Person mit Kapuze vor Computer, grüner Hintergrund mit Codes.

Eine cyberkriminelle Gruppe behauptet, den Flughafen Wien gehackt zu haben. Die Hackergruppierung "Bashe" will eine Vielzahl von Datensätzen erbeutet haben und sie im Darknet zum Kauf anbieten

Der Flughafen Wien AG sollen die angeblichen Hacker eine Frist gesetzt haben, um die Daten zurückzukaufen, bevor sie veröffentlicht werden. Das Unternehmen dementiert eine großangelegte Cyberattacke.

Mehr als eine halbe Million E-Mails und über 4.470 Dateien will die Gruppe gestohlen haben und zum Kauf anbieten, berichtet der „Standard“ und verweist gleichzeitig auf „erhebliche Zweifel“ an der Darstellung. Als Beweis für die Cyberattacke soll die Hackergruppe Frachtpapiere des Flughafens im Darknet veröffentlicht haben.

„Alte und bedeutungslose Aufstellungen“

Tatsächlich sollen alte Frachtdokumente aus dem Jahr 2025 im Internet aufgetaucht sein, bestätigte Flughafen-Sprecher Peter Kleemann der APA. Dabei handelt es sich laut Kleemann aber um „alte und bedeutungslose Aufstellungen zur Verladung von Frachtgütern in Flugzeugen“.
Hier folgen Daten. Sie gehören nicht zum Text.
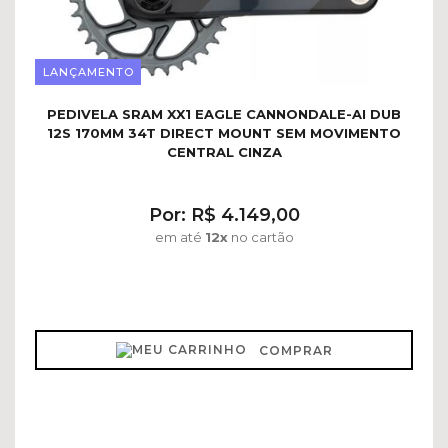
LANÇAMENTO
PEDIVELA SRAM XX1 EAGLE CANNONDALE-AI DUB
12S 170MM 34T DIRECT MOUNT SEM MOVIMENTO
CENTRAL CINZA
Por: R$ 4.149,00
em até
12x
no cartão
COMPRAR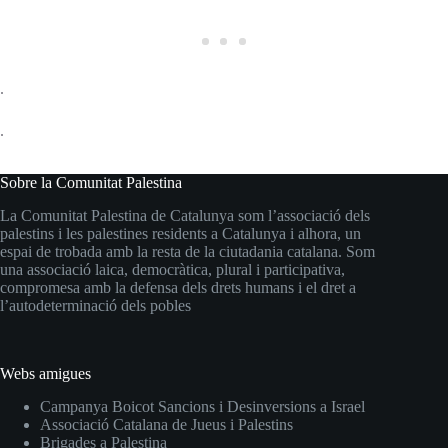
.
.
Sobre la Comunitat Palestina
La Comunitat Palestina de Catalunya som l’associació dels
palestins i les palestines residents a Catalunya i alhora, un
espai de trobada amb la resta de la ciutadania catalana. Som
una associació laica, democràtica, plural i participativa,
compromesa amb la defensa dels drets humans i el dret a
l’autodeterminació dels pobles
Webs amigues
Campanya Boicot Sancions i Desinversions a Israel
Associació Catalana de Jueus i Palestins
Brigades a Palestina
Der Betrieb des Flughafens sei in keiner Weise beeinträchtigt und laufe plangemäß. Passagierbezogene oder betriebskritische Daten seien nach derzeitigem Wissensstand nicht betroffen. Die Dokumente, die im Darknet aufgetaucht sind, dürften aus einem einzelnen Postfach entwendet worden sein, so der Flughafen-Sprecher.

Noch keine Forderungen

Die Hackergruppe habe bisher auch keinen Kontakt zum Flughafen Wien aufgenommen oder Forderungen gestellt. „Der Flughafen Wien arbeitet an der Aufklärung dieses Sachverhalts, ist mit den zuständigen Behörden in Kontakt und hat zusätzlich zur eigenen IT-Abteilung auch externe Cybersecurity-Experten hinzuzogen“, so Kleemann.